The story centres around two young people: the narrator, Argon (the mid-twenties) and his friend, Iris (the immediate post-teen years). Through their conversation, I have tried to portray their angst and how they cope with and reconcile to the mediocrity and hypocrisy they see around them.
Initially, Argon is a subdued and mild person. He has his own judgments and opinions but likes to keep them to himself, thus respecting other’s opinions and space. He likes to play safe by not openly defying others. In fact he is portrayed as a person who couldn’t care much for society. He is content and happy with the way things are.
Iris, on the contrary, is aggressive and unhappy with society. He has an idealistic vision clearly divided by rights and wrongs, moral and immoral, and black and white. He sees no reason to compromise or constrain. He refuses to be lured by the comfort that is offered by mediocrity or hypocrisy, he is a cynic to the core and vehemently argumentative and passionate about real causes. He, for example, is the type of person who cannot sleep peacefully at night knowing that there are millions of Africans starving, and there is corruption and ignorance rampant in the system. He is an iconoclast and questions every value that society holds dear.

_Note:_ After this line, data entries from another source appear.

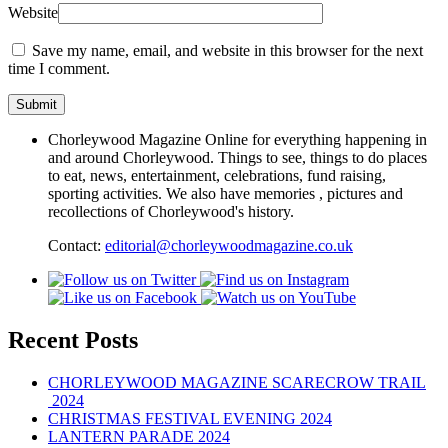
Website
Save my name, email, and website in this browser for the next
time I comment.
Chorleywood Magazine Online for everything happening in
and around Chorleywood. Things to see, things to do places
to eat, news, entertainment, celebrations, fund raising,
sporting activities. We also have memories , pictures and
recollections of Chorleywood's history.
Contact:
editorial@chorleywoodmagazine.co.uk
Recent Posts
CHORLEYWOOD MAGAZINE SCARECROW TRAIL
2024
CHRISTMAS FESTIVAL EVENING 2024
LANTERN PARADE 2024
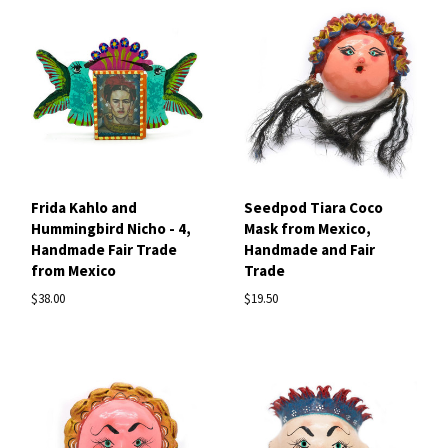
Frida Kahlo and
Seedpod Tiara Coco
Hummingbird Nicho - 4,
Mask from Mexico,
Handmade Fair Trade
Handmade and Fair
from Mexico
Trade
$38.00
$19.50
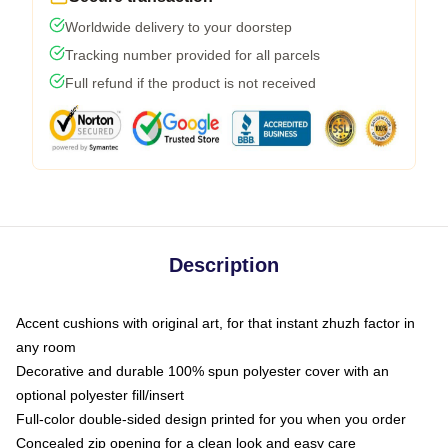
Worldwide delivery to your doorstep
Tracking number provided for all parcels
Full refund if the product is not received
Description
Accent cushions with original art, for that instant zhuzh factor in
any room
Decorative and durable 100% spun polyester cover with an
optional polyester fill/insert
Full-color double-sided design printed for you when you order
Concealed zip opening for a clean look and easy care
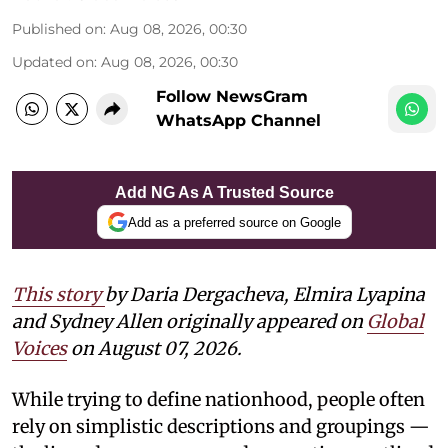
Published on
:
Aug 08, 2026, 00:30
Updated on
:
Aug 08, 2026, 00:30
Follow NewsGram
WhatsApp Channel
Add NG As A Trusted Source
Add as a preferred source on Google
This story
by Daria Dergacheva, Elmira Lyapina
and Sydney Allen
originally appeared on
Global
Voices
on August 07, 2026.
While trying to define nationhood, people often
rely on simplistic descriptions and groupings —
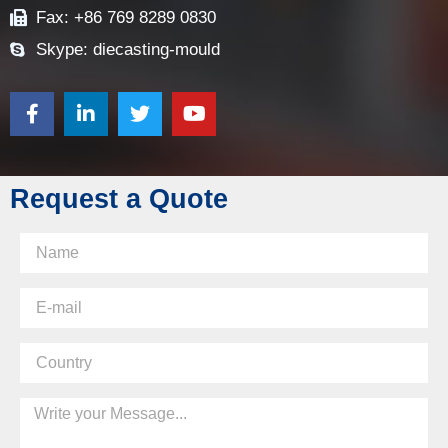
Fax: +86 769 8289 0830
Skype: diecasting-mould
Request a Quote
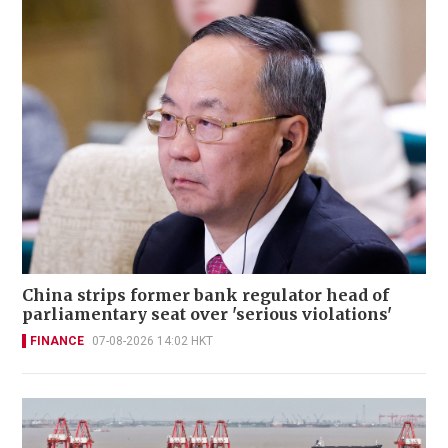
China strips former bank regulator head of
parliamentary seat over 'serious violations'
FINANCE
07-08-2026 14:02 HKT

The book is divided into two parts to highlight the changes that have taken place in the central characters through passage of time. Part A talks about Argon and his endeavours to write a raw and intense book on drug addicts free from social bias and stigma a unique perspective. Thus, he soon finds himself visiting psychiatry wards of hospitals in the elusive search of a worthy protagonist to base his work on. This does not prove easy. But when he does find the right person, he takes an immediate liking towards him. The supposed protagonist happens to be none other than Iris.
Part A of the book revolves around the growing friendship of Iris and Argon, and how they influence each other greatly. Though it concentrates more on the camaraderie between the two and the complexity of their relationship than anything else, it also portrays the angst of the youth to a large extent where everyone is questioning the symmetry of life. All the characters play a pivotal role; however it is Argon and Iris who direct the flow of the story and each other’s lives. Though other characters act as catalysts to the relationship between these two people in Part A, they cannot be ignored as they influence the central characters in their own ways.
Part B is set a couple of years after Part A and illuminates the reader with the seemingly easy going yet complex life of the narrator and the relationship he shares with his friends. There is a drastic change in the way Part B is written, a few characters are introduced and each contributes to the pace of the story in their own way, while some characters from the past are reintroduced and mysteries surrounding them are brought to light.